Raising Tomorrow's Leaders Today
The world is focused on leadership right now. Tough times are ahead for our nation and for the world. We’d better get serious about preparing our children for leadership. Some little eight-year-old running around the playground right now could control three-fourths of the world’s armaments in the future. What are the characteristics of great leaders? If we can figure that out, there is hope for us to instill those character traits in our children.
Great leaders use group consensus in data gathering but not in decision making. Leaders, by definition, aren’t in the group. They are either in at the edge of the group or flat out outside it. By definition, they encourage others to their point of view, pick the direction and lead toward a goal.
By definition, you cannot lead by being inside the herd and part of the “group- think.” Thus, leadership is often lonely. Only a real leader will have true legions of critics. In retrospect, as we celebrate the great leaders of the past, it is easy to forget that in their day, Washington, Lincoln, Churchill and Martin Luther King were all excoriated by large segments of the public. I believe it was Lincoln that said, “Leadership is known by the enemies it makes.” Leadership is the opposite of bowing to peer pressure. Churchill stood lonely and alone standing up to Hitler when the entire rest of the world attempted appeasement.
That being said, how do we encourage leadership in our children?
Reward Leadership Traits:
1. Encourage your child’s standing up to you by respectfully giving good counter-proposals and thoughtful disagreements.
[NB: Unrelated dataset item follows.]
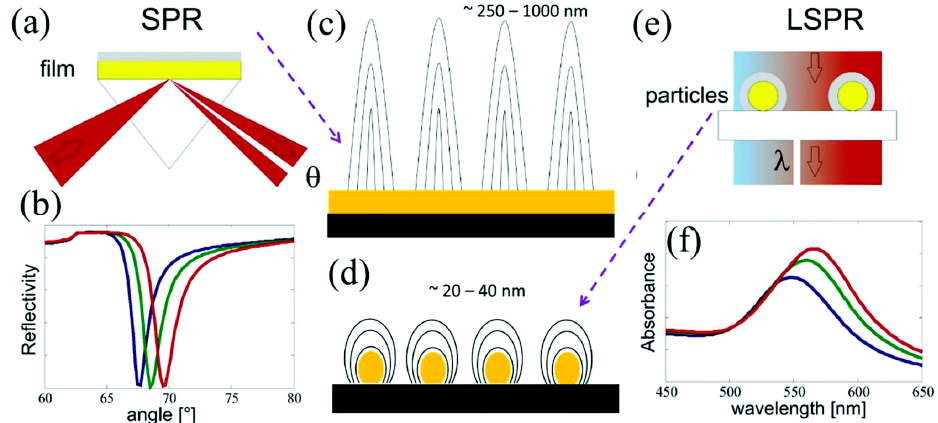
Figure 2. Scheme of SPR ( a – c ) and LSPR ( d – f ) mechanisms. λ is the wavelength [nm] and θ the angle of reflection [°]. (Reproduced with permission from [27], open access Creative Common CC licensed 3.0, Royal Chemical Society—RSC).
I’m not talking rebellious disrespect, I’m talking about parents who encourage their child to express different ideas and different beliefs and parents who listen respectfully, while not necessarily agreeing with their child.
2. Let your children know how proud you are of them when they don’t simply give in to group pressure around clothes, music, and choice of friends. The movie, A Walk to Remember, should be watched together by every parent and teen. I’ve seen many a kid stand a bit straighter when parents have been taught to say, “Yeah, John, it looks like you are pretty alone on this idea. Perhaps it’s preparation for leadership one day.”
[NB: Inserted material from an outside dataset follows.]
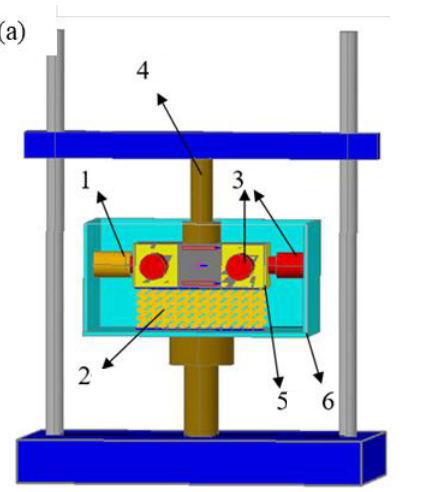
Figure 5. Test system: ( a ) Model diagram of test system: 1, lateral pressure spring; 2, bottom spring plate; 3, hydraulic golden roof; 4, MTS system; 5, contact steel plate; 6, gearbox. ( b ) Test loading diagram.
3. Encourage respectful competition in the area of your children’s strengths. Be it sports or chess, it’s great if your child wants to be the best. Don’t stifle it, encourage it!
4. Great leaders have internal compasses. Encourage your child to self- evaluate, rather than rely on your praise. It’s okay to say “good job, son” but it may be more effective to say, “How do you think you did?”; “How did you figure that one out?”; “How do you feel about yourself now?”; “Would you do it any different next time?”
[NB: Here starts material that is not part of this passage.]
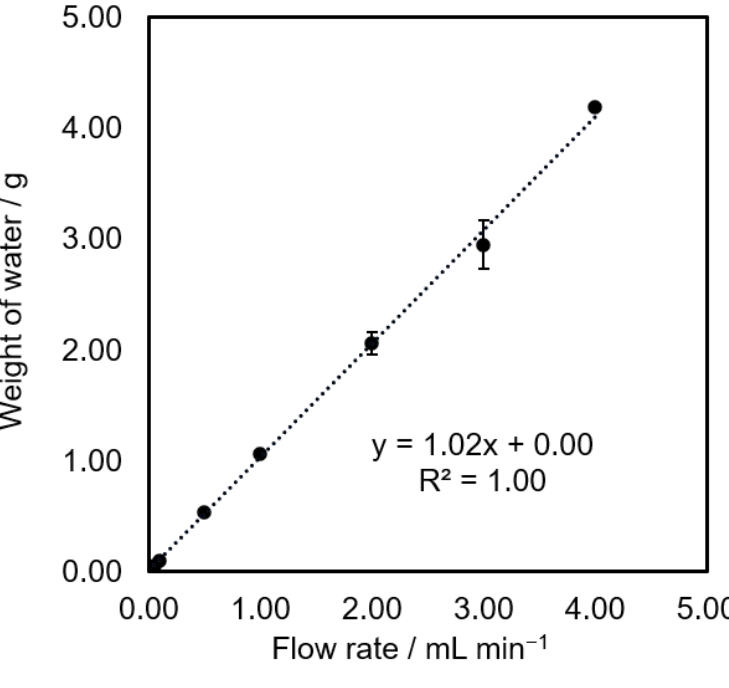
Figure 8. A calibration graph of an in-house syringe pump, n = 3.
This possibility of leadership is cooked into kids by parental expectations. Often leadership runs in families. It’s probably not necessarily genetics, but more in the atmosphere of expectation present in the homes that turn out greatness. Unspoken perhaps, but nevertheless expressed: “You may be born to do great things.” It’s a great dad that says to his teen, “John, that language may work for the group you are with now, but someday, when you are a leader, you’ll have to talk differently. Mom and I would certainly appreciate a little early practice!”
Of course, the hard part for all of us is modeling. We better make darn sure we don’t drive one car or another because it is the popular thing to do, live in one home or another because everyone wants to live there, or hold opinions because they are popular. Good luck!